За основу своего художественного языка Новиков и «Новые» взяли язык анимации, тем самым предвосхитив компьютерную революцию. Надо сказать, что в 1978 году, синхронно с началом творчества «Новых», Ю. Лотман писал о том, что роль языка анимации будет возрастать именно в силу его символического универсализма. «Новые» показали в своих анимационных образах все стороны света и мировой культуры, от кадров телерепортажа о транспортировке советского шаттла «Буран» в Ле Бурже («На юг» И. Сотникова) до «Искушения св. Антония», написанного Вадимом Овчинниковым так, что мы ясно видим: святого искушают не бесы, а сама вулканическая природа человеческой мысли.
— Вы утверждаете, что «Новые художники» стремились существовать вне советского времени и пространства, как бы не замечая его. А замечала ли их советская художественная среда, например, искусствоведы того времени?
— Искусствоведы обратились к творчеству «Новых художников» в 1987 году. Это были их ровесники, молодые критики, историки искусства М. Трофименков и А. Хлобыстин. А до этого, в середине 1980-х, когда искусство «Новых» впервые появилось на публичных выставках, Тимур Новиков сам сделался для своих товарищей и для самого себя критиком и историком. Он придумал критика Игоря Потапова, ученика некоего критика Петрова, которому и передал свои мысли об искусстве «Новых» и их творческие характеристики. Статьи Игоря Потапова он также вручил и Хлобыстину с Трофименковым, которые их цитировали.

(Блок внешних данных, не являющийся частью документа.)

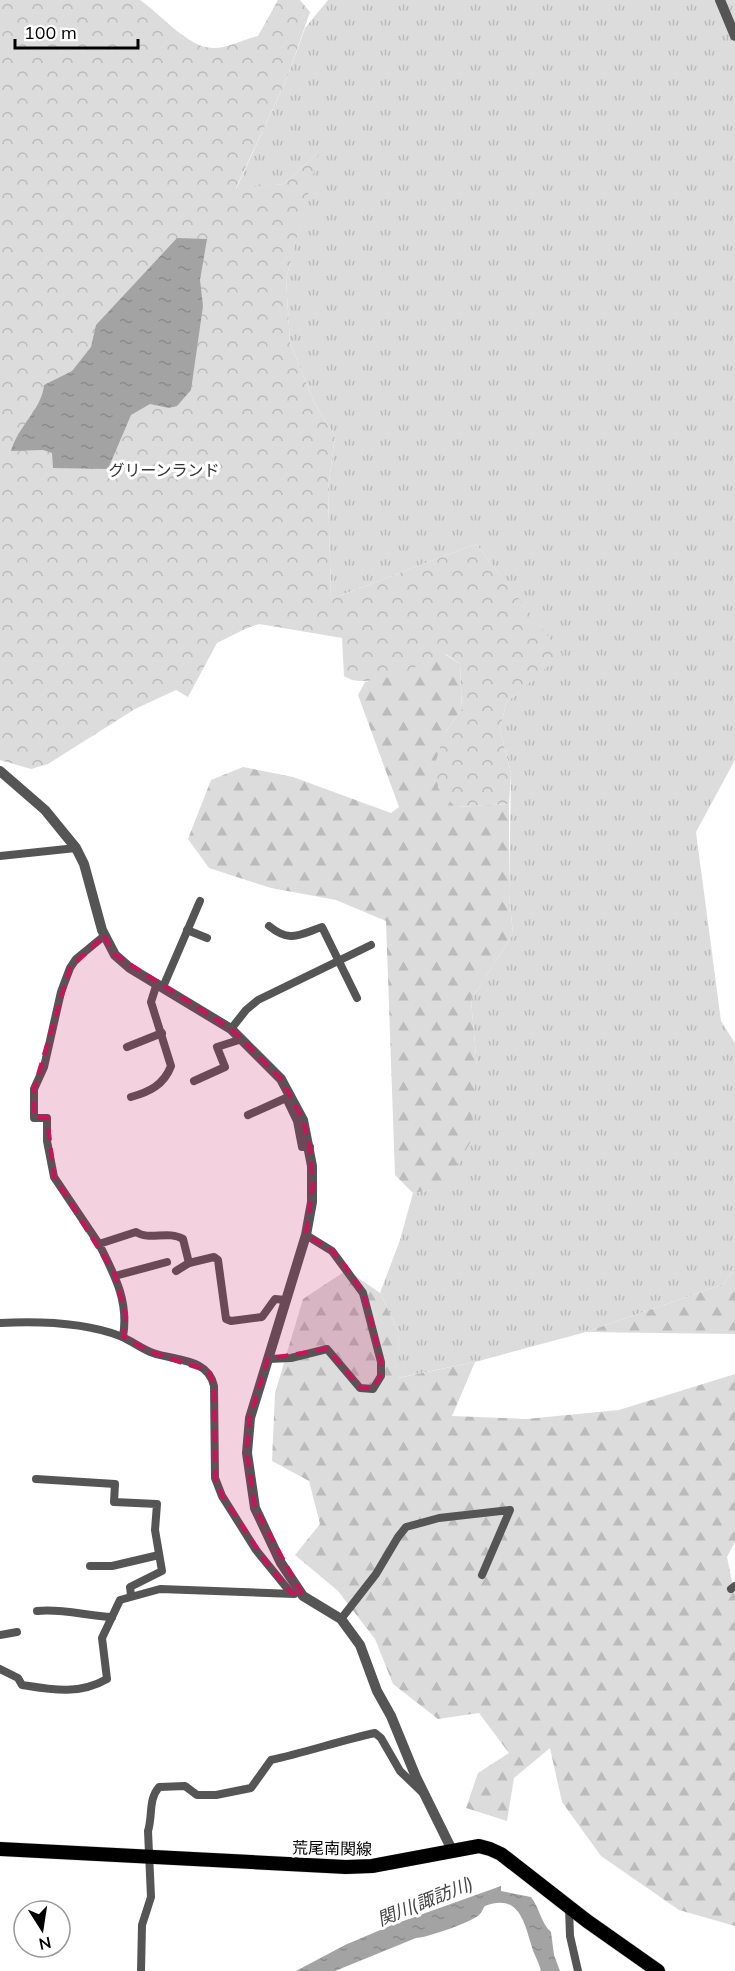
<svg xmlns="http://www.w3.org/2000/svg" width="735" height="1971" viewBox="0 0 735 1971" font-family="Mulish,'Noto Sans JP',sans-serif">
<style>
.grass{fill:url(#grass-tufts)}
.forest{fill:url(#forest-firs)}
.park{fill:url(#park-crowns)}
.water{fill:url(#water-ripples)}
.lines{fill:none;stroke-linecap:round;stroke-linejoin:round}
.primary-casing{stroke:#dbdbdb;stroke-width:15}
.minor{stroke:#555;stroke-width:8}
.tertiary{stroke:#555;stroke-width:10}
.primary{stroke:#000;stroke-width:14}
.marked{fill:#c2185b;fill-opacity:0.2;stroke:#c2185b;stroke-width:4.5;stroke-dasharray:12 8;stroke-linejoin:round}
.labels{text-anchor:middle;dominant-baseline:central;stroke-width:6;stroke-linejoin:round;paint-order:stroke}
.park-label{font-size:16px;fill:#333;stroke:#fff}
.street-label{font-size:16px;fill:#000;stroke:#fff}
.water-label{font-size:18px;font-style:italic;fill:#444;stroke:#fff}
</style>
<defs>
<pattern id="grass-tufts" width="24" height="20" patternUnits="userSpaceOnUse" patternTransform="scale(1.5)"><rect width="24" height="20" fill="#dcdcdc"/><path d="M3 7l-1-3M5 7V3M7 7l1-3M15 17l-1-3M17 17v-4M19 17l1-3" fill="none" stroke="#bbb"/></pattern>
<pattern id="forest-firs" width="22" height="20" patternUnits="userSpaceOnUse" patternTransform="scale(1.5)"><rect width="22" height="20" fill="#dcdcdc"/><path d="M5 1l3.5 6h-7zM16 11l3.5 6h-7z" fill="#bbb"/></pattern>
<pattern id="park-crowns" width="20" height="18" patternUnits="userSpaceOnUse" patternTransform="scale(1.5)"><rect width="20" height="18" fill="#dcdcdc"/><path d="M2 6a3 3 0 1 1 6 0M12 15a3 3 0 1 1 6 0" fill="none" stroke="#bbb"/></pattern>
<pattern id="water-ripples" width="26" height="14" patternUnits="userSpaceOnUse" patternTransform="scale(1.5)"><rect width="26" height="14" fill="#a3a3a3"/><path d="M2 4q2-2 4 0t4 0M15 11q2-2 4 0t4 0" fill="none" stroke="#8b8b8b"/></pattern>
</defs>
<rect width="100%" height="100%" fill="#fff"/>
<path class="grass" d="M328 0H735V760L696 832 721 1021 735 1043V1269L724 1284 586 1332 475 1362 397 1378 399 1333 380 1293 400 1240 413 1193 434 1190 477 1066 471 1000 513 934 509 894 511 773 500 730 506 703 561 654 476 544 331 599 328 489 335 436 315 404 290 343 286 279 318 153 284 184 236 189 287 78 305 28Z"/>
<g class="forest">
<path d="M445 654 460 664 462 709 445 733 455 807 509 804V894L513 934 471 1000 477 1066 470 1143 455 1168 434 1190 413 1193 395 1175 386 921 336 900 271 888 209 868 188 839 211 780 243 767 293 777 391 813 399 807 358 695 365 682 390 676Z"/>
<path d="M735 1269V1334L586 1332 724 1284Z"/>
<path d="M347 1270 380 1293 399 1333 398 1378 475 1362 452 1416 526 1419 619 1410 735 1374V1542L727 1557 735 1596V1926L679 1910 601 1856 562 1802 550 1748 514 1778 507 1821 466 1808 478 1773 509 1753 479 1713 438 1719 393 1684 375 1639 338 1591 295 1555 320 1524 309 1481 272 1461 275 1393 303 1299Z"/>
</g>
<path class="park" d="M0 0H140C160 13 188 48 213 48 229 48 243 39 258 36L278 0H300L310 12 287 78 236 188 284 184 319 152 286 279 290 343 315 404 335 436 328 489 331 599 476 544 562 654 506 703 500 730 511 773 509 804 455 807 438 788 436 760 445 733 462 709 460 664 446 654C422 663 367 693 344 676L342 638 259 624 245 629 217 643 188 697 176 690 135 709 48 764 31 769 0 760Z"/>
<g class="water">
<path d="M177 238 207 239 200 280 203 306 191 390 177 406 169 408 150 404 131 415 108 469 53 468 52 453 43 450 11 451C18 426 42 409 44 385L72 371 91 347 96 325Z"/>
<path d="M501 1886V1891L531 1897C540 1909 541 1923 551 1932L554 1955 560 1971H541C539 1962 533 1953 531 1944 524 1921 518 1893 485 1906 483 1908 482 1912 480 1914 475 1921 426 1938 416 1938L335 1971H296L345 1945 392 1925Z"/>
</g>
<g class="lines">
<defs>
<path id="primary" d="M0 1849 346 1867 372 1866 479 1846 490 1849 501 1854 587 1921 658 1971"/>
</defs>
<use href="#primary" class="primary-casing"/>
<g class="minor">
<path d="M0 856 76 848"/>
<path d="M269 926C290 943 298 935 322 927L357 998"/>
<path d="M187 930 207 938"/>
<path d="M163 987 200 901"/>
<path d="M231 1029 246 1010 258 1000 371 945"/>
<path d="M127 1047 162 1033"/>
<path d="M194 1081 225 1067 217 1047 242 1039"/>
<path d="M131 1097C149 1092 164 1085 171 1066L151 1002 157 983"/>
<path d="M248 1115 286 1098 297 1121 302 1147H310"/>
<path d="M99 1244 54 1177 47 1141V1118H34V1089L44 1067 61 992 70 968 76 959 104 936"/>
<path d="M176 1271 189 1263"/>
<path d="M115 1276 167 1262"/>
<path d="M0 1323C40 1321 83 1322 120 1336 132 1341 142 1349 153 1353 176 1361 208 1358 214 1386L215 1478 222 1496 256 1550 291 1593"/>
<path d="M123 1337C129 1301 115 1276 99 1244L136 1232C149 1241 168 1230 183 1239L189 1263 214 1257 218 1260 226 1319 231 1321 262 1317 275 1299 285 1300"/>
<path d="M268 1359 291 1358 327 1349 360 1388 373 1389 381 1376V1362L363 1293 332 1251 306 1235"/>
<path d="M36 1479 115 1484 114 1502 157 1504 155 1530 162 1571 130 1587 131 1595"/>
<path d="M90 1566H112L159 1555"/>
<path d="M731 1589 735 1586"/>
<path d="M37 1611C61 1608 87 1616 112 1617"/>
<path d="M341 1619 376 1574 398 1537 406 1527 439 1518 510 1510 482 1575"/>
<path d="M0 1635 17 1632"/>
<path d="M0 1669 18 1678 22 1685C53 1690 79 1695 107 1679L102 1638 120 1600 160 1589 294 1594"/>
<path d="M569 1908 570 1936 578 1971"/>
<path d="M141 1971 142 1925 151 1897 148 1831C153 1815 148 1800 159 1787L185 1786 197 1795H216L251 1788 271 1760C307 1752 339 1741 375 1733L381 1738 400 1771 423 1793"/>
</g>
<g class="tertiary">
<path d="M720 0 735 36"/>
<path d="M0 771 45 810 76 848 84 864 102 930 115 955 130 968 231 1029 281 1079 303 1120 312 1166V1202L306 1235 250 1418 247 1453 255 1508 281 1563 303 1596 341 1619 360 1645 377 1691 391 1716 416 1777 452 1850"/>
</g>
<use href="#primary" class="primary"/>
</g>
<path class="marked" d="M104 936 115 955 231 1029 281 1079 303 1120 310 1147 313 1185 306 1235 332 1251 345 1266 363 1293 371 1320 381 1362V1376L373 1389 360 1388 327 1349 268 1359 250 1418 247 1453 255 1508 303 1596 291 1593 267 1564 222 1496 215 1478 214 1386 208 1371 149 1352 123 1337 126 1317 114 1273 54 1177 47 1118H34V1089L70 968Z"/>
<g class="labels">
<g class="park-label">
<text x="164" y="470">グリーンランド</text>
</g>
<g class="street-label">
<text transform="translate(332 1848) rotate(1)">荒尾南関線</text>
</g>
<g class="water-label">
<text transform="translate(425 1901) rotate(-22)">関川(諏訪川)</text>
</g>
</g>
<g transform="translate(42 1929) rotate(168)"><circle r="28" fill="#ffffff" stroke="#999999" stroke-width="1.5"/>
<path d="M0-4.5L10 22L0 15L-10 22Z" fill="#000000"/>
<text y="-9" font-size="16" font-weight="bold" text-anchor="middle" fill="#000000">N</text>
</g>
<path d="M15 39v9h123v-9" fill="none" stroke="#000000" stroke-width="3"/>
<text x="24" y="39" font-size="18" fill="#000000" stroke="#ffffff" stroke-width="4.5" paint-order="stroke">100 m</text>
</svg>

В 1987 году, когда «Новые» впервые выставились за границей, Тимур придумал и западного критика по имени А. Макграйс, автора статьи «Новая живопись русских».

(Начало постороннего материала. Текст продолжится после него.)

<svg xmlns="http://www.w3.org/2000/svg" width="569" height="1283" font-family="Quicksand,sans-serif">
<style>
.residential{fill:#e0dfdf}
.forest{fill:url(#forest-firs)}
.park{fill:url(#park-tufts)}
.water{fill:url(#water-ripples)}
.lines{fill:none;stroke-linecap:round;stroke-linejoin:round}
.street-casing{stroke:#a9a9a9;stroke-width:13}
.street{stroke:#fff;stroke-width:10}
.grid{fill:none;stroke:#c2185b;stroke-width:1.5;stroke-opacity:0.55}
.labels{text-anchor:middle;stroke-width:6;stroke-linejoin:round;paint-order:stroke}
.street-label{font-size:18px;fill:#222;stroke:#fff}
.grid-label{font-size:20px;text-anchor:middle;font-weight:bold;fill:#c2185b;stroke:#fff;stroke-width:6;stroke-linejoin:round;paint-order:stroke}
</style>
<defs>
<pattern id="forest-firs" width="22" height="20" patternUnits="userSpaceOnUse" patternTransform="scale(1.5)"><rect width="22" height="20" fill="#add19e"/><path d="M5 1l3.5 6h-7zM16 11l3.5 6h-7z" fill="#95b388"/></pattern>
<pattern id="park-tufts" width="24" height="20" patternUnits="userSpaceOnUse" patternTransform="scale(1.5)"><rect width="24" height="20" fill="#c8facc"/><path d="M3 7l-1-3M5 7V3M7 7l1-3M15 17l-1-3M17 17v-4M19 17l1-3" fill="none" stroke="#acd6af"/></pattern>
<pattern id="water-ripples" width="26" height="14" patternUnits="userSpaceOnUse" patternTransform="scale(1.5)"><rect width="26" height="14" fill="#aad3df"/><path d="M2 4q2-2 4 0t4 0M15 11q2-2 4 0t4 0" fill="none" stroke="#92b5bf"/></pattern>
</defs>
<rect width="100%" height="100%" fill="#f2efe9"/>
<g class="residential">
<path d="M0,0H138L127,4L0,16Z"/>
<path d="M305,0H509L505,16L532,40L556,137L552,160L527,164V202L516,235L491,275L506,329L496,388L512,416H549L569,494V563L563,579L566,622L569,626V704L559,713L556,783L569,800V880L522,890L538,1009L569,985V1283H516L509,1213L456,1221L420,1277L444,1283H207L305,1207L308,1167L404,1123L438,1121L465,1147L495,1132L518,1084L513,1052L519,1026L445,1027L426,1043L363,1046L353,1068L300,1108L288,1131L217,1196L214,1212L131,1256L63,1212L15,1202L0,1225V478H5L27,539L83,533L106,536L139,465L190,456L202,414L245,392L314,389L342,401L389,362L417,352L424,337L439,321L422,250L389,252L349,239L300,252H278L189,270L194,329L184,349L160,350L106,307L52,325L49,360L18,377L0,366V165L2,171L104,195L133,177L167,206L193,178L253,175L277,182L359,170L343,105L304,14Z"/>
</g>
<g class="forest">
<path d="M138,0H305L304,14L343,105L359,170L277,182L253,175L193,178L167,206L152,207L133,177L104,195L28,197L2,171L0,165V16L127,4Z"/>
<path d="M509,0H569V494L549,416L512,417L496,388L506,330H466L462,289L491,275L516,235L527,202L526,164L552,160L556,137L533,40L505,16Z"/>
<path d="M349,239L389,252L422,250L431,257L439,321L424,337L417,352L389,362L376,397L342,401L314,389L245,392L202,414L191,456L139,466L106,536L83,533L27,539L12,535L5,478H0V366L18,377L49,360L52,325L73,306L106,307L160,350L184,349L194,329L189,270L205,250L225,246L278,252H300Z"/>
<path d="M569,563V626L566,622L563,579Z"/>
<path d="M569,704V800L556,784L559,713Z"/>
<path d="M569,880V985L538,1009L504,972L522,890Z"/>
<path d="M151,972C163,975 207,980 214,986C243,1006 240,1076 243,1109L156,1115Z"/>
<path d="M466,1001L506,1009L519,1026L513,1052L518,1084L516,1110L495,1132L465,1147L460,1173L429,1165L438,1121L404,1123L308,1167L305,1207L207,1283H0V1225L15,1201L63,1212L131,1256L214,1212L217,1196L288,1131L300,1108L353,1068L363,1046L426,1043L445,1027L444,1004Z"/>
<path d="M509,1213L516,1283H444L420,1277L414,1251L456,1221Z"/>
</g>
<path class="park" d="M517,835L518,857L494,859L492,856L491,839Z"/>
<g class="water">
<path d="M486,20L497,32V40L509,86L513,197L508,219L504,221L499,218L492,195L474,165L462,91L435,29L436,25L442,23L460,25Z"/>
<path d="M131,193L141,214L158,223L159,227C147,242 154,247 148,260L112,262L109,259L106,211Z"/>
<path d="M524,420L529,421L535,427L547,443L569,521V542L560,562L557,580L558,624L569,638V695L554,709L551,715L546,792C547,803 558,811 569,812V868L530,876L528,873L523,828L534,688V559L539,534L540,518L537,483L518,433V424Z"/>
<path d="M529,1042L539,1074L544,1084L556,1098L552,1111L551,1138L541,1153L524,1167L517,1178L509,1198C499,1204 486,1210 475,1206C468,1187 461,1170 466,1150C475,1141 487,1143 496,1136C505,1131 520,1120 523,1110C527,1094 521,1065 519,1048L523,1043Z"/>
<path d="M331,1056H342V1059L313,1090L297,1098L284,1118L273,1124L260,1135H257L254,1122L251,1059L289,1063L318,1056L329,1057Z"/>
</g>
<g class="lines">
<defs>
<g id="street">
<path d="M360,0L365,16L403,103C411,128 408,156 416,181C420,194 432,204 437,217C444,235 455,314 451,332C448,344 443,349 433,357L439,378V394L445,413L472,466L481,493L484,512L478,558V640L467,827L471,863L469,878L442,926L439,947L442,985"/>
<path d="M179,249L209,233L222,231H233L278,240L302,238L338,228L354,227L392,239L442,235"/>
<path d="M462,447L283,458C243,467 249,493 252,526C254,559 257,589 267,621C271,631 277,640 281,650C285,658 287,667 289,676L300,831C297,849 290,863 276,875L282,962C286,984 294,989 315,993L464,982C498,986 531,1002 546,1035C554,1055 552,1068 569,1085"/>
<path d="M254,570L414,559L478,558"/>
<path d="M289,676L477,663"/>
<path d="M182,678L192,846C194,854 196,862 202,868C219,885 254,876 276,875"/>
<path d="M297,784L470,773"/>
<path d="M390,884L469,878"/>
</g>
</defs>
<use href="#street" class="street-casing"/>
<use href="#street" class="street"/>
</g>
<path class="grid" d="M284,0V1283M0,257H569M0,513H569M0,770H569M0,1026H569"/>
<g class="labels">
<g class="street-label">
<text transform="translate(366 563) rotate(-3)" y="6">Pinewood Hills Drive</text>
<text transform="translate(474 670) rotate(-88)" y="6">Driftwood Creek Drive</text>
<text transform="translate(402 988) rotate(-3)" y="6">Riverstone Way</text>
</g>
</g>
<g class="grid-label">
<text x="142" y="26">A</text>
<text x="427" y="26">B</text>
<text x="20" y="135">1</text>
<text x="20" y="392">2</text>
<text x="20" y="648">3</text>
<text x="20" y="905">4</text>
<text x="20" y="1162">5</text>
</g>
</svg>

— Оскар Рабин, один из организаторов московской выставки 1974 года, сравнил уничтожившие ее бульдозеры с танками в Праге, видя в этих актах проявление репрессивной сущности режима. Насколько, на ваш взгляд, оправдано такое сравнение?
— Думаю, что для Рабина, который пытался вытащить свои картины из ковша и повис на его зубьях, рискуя сорваться, эти два события действительно были соизмеримы.
— Вы не раз упоминали о предшественниках «Новых художников», русских авангардистах начала ХХ века. А есть ли у них последователи?
— И последователи, и эпигоны тоже встречаются. В искусстве есть траектории рождений одной идеи или даже формы, но в целом творчество художника неповторимо, поэтому новых «Новых» мы ждем в каких-то новых образах.
— Как вам кажется, доказали ли «Новые художники», что, вопреки известному утверждению, «жить в обществе и быть свободным от общества» можно?
— Если вдуматься, это утверждение очень патриархальное и авторитарное: на русской почве такой флэшбек в сторону «Анны Карениной» — сцена в театре, где общество демонстрирует Анне, насколько она от него зависима. В известный исторический момент виртуальное общество поэтов котельной «Камчатка», к которому из «Новых» принадлежали Виктор Цой и Олег Котельников, стало гораздо более влиятельным, чем все те школьные учителя СССР, что долбили про «нельзя». И до сих пор я читаю на стенах «Цой жив», а вот о тех, кто был за «нельзя», этого не пишут.